*Try it*: Transcribe only the lines in the data below falling between the line with "다. 쇼핑센터의 [...]" and the line with "Tjalkstraat 4b", including those two lines, and leave out any picture.

---- Material for this task

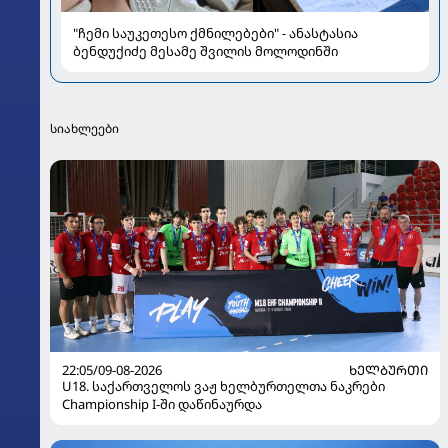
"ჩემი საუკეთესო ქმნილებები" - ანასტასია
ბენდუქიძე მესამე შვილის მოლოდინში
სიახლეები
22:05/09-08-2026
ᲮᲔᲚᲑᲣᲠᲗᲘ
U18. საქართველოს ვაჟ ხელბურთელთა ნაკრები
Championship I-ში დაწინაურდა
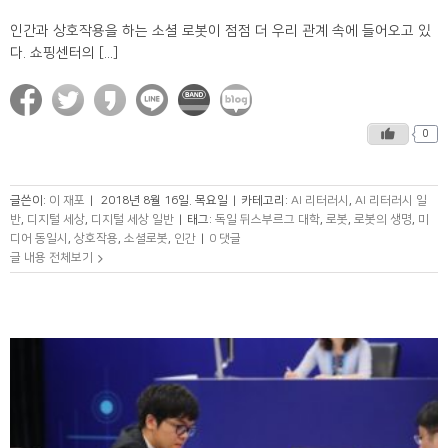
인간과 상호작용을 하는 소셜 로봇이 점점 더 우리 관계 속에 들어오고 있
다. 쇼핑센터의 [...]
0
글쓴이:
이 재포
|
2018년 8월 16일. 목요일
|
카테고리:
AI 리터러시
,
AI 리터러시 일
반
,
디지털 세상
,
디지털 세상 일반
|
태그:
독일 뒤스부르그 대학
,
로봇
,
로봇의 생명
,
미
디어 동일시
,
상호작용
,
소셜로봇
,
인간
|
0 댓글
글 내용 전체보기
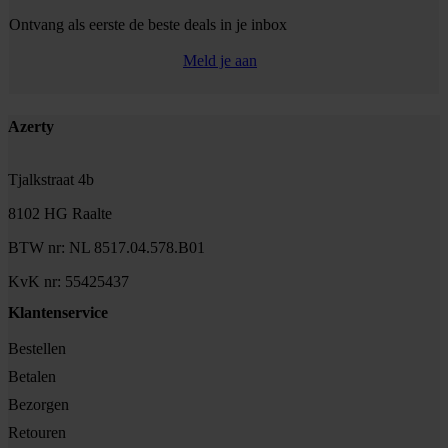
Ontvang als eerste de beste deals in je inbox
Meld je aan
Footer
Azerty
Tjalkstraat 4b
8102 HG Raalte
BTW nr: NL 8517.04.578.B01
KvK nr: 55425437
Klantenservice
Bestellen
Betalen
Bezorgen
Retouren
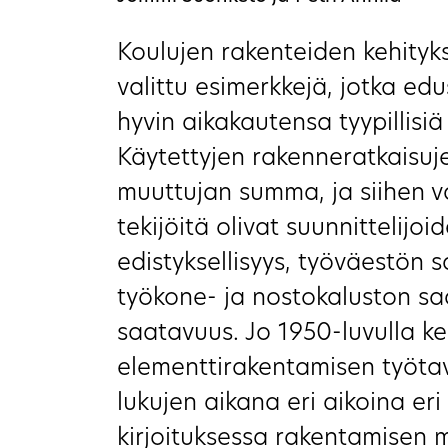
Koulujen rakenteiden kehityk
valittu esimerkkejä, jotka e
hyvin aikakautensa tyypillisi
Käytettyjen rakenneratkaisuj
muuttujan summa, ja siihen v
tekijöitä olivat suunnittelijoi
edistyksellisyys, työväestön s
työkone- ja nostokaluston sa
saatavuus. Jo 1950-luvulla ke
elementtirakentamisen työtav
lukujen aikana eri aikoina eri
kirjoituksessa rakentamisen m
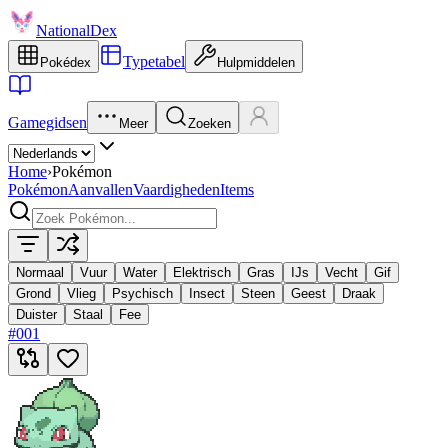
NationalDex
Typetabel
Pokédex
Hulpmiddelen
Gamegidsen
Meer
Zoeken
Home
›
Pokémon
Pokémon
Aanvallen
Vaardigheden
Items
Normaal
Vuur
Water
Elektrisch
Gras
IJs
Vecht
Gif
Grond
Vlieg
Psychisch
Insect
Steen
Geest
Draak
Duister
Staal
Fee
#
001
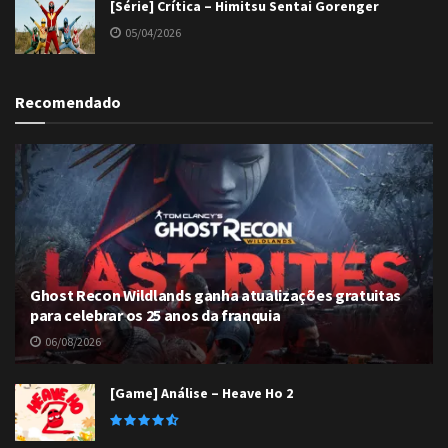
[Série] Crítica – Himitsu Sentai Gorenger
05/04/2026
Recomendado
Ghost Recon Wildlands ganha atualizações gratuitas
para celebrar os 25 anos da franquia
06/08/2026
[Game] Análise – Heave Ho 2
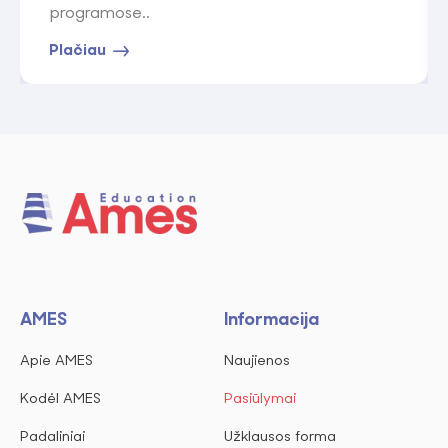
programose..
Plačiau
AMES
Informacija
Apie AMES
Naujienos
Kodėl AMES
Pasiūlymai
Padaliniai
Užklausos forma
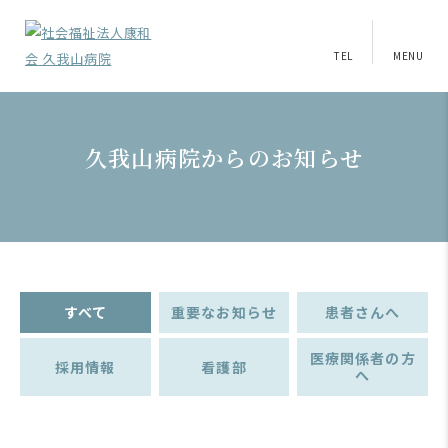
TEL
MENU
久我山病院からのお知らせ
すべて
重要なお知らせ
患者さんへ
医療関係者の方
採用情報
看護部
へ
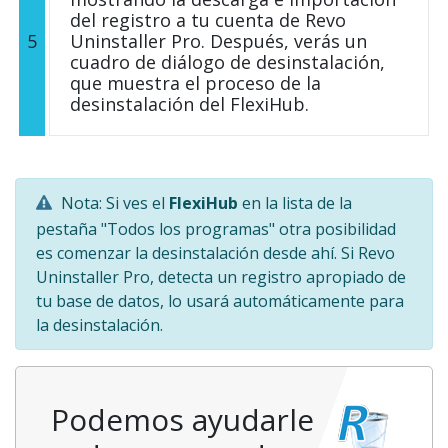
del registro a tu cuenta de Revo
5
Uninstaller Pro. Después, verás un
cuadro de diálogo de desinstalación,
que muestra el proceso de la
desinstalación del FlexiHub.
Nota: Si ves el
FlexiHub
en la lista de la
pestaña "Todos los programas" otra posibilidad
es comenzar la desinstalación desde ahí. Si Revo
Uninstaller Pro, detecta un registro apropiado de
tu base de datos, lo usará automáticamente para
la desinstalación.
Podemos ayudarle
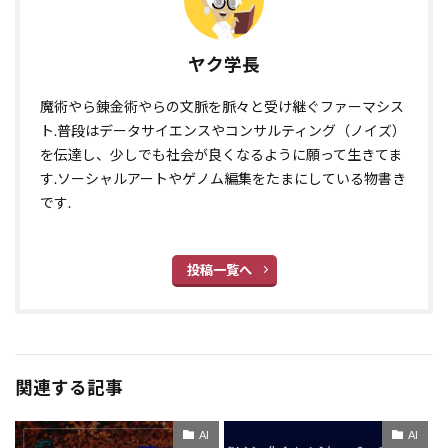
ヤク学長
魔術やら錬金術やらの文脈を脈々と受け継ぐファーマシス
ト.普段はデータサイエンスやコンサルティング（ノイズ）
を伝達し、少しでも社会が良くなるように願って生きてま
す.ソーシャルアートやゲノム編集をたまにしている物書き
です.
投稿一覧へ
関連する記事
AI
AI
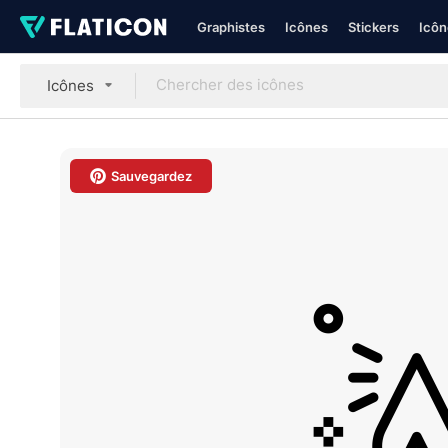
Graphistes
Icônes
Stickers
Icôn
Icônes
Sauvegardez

--------
---- Material for this task

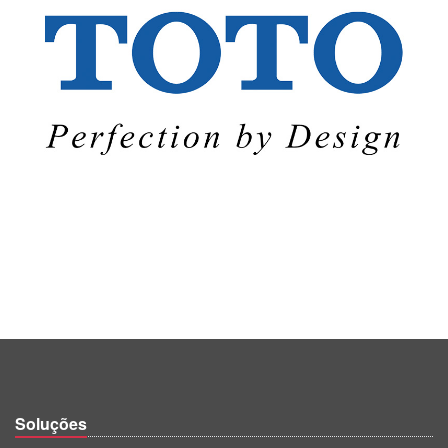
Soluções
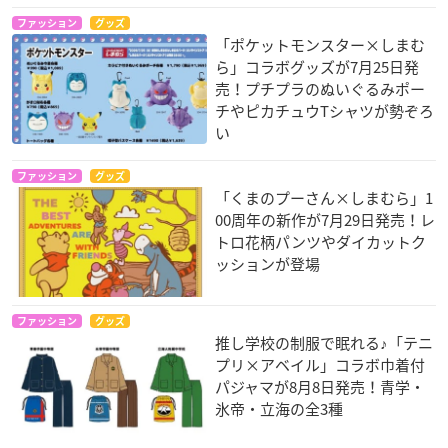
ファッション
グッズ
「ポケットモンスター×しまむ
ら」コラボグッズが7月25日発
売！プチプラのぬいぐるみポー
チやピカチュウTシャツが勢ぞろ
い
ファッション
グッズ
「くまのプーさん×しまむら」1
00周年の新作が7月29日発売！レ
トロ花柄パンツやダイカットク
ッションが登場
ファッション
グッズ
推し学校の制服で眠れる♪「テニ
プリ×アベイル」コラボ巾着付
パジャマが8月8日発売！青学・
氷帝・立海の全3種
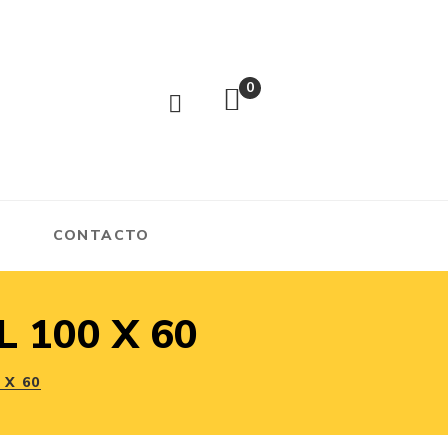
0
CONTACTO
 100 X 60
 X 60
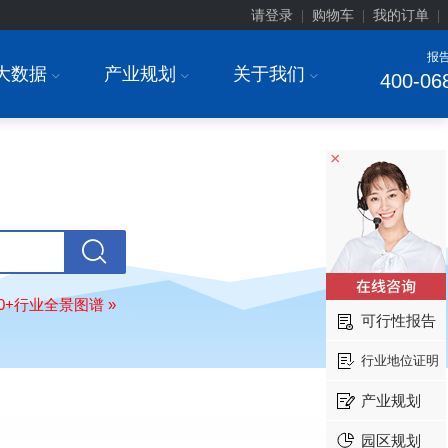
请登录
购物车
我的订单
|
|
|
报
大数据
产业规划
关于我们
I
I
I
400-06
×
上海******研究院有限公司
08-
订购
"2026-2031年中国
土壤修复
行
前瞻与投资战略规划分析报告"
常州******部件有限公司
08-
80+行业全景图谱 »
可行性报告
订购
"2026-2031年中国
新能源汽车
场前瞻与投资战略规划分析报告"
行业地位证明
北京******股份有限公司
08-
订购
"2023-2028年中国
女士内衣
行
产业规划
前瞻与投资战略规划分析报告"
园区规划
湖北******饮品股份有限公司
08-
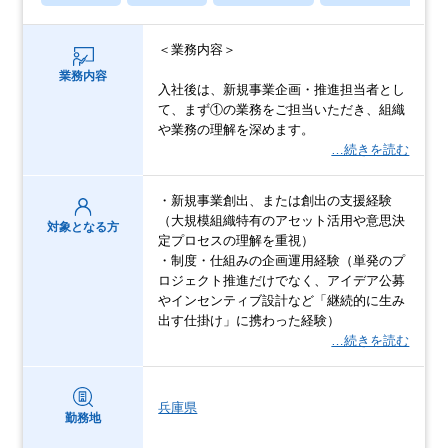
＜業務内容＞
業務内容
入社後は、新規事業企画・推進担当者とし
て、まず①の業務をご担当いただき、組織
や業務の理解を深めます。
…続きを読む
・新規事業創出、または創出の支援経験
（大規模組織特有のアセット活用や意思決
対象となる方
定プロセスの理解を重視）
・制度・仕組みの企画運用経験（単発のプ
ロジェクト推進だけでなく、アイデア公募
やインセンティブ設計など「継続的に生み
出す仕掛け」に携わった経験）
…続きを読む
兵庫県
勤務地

--------

*Result below*:
다. 쇼핑센터의 [...]
0
글쓴이:
이 재포
|
2018년 8월 16일. 목요일
|
카테고리:
AI 리터러시
,
AI 리터러시 일
반
,
디지털 세상
,
디지털 세상 일반
|
태그:
독일 뒤스부르그 대학
,
로봇
,
로봇의 생명
,
미
디어 동일시
,
상호작용
,
소셜로봇
,
인간
|
0 댓글
글 내용 전체보기
Ontvang als eerste de beste deals in je inbox
Meld je aan
Footer
Azerty
Tjalkstraat 4b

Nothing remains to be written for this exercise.